MATERIAL TO PROCESS section start

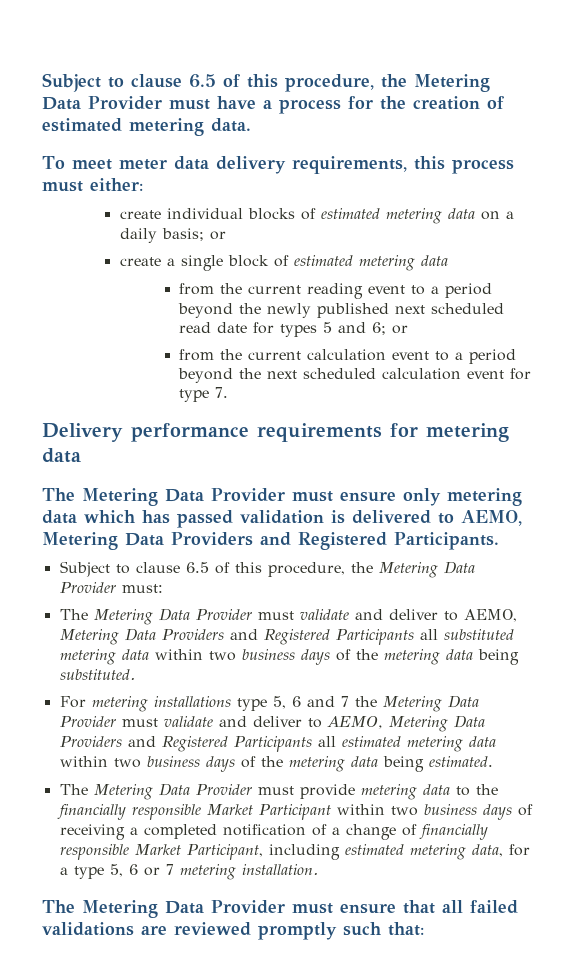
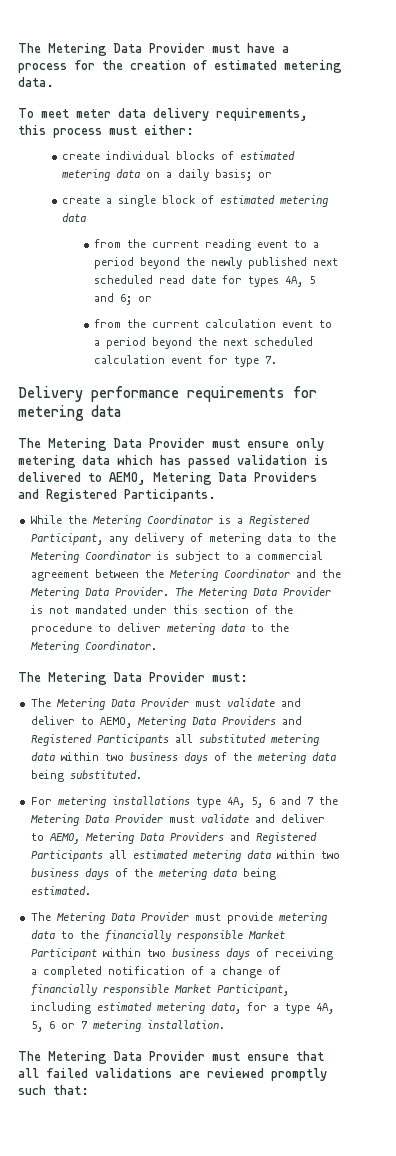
[42,73,407,92] Subject to clause 6.5 of this procedure, the -> [18,43,41,53] The
(318, 330) none -> [285,276,304,287] 4A,
[59,561,373,577] Subject to clause 6.5 of this procedure, the -> [30,515,310,527] [30,533,336,545] [29,551,323,563] [30,569,341,581] [29,587,331,599] [30,605,293,614] [30,623,289,635] [29,641,157,653] [18,672,41,682] While the Metering Coordinator is a Registered Participant, any delivery of metering data to the Metering Coordinator is subject to a commercial agreement between the Metering Coordinator and the Metering Data Provider. The Metering Data Provider is not mandated under this section of the procedure to deliver metering data to the Metering Coordinator. // The
(267, 704) none -> [226,797,245,808] 4A,
(104, 872) none -> [315,1003,334,1014] 4A,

MATERIAL TO PROCESS section end

▸ **TO DO**
Your answer must be the records above, word for word, with no pictures.

▸ **RESPONSE**
[42,73,407,92] Subject to clause 6.5 of this procedure, the -> [18,43,41,53] The
(318, 330) none -> [285,276,304,287] 4A,
[59,561,373,577] Subject to clause 6.5 of this procedure, the -> [30,515,310,527] [30,533,336,545] [29,551,323,563] [30,569,341,581] [29,587,331,599] [30,605,293,614] [30,623,289,635] [29,641,157,653] [18,672,41,682] While the Metering Coordinator is a Registered Participant, any delivery of metering data to the Metering Coordinator is subject to a commercial agreement between the Metering Coordinator and the Metering Data Provider. The Metering Data Provider is not mandated under this section of the procedure to deliver metering data to the Metering Coordinator. // The
(267, 704) none -> [226,797,245,808] 4A,
(104, 872) none -> [315,1003,334,1014] 4A,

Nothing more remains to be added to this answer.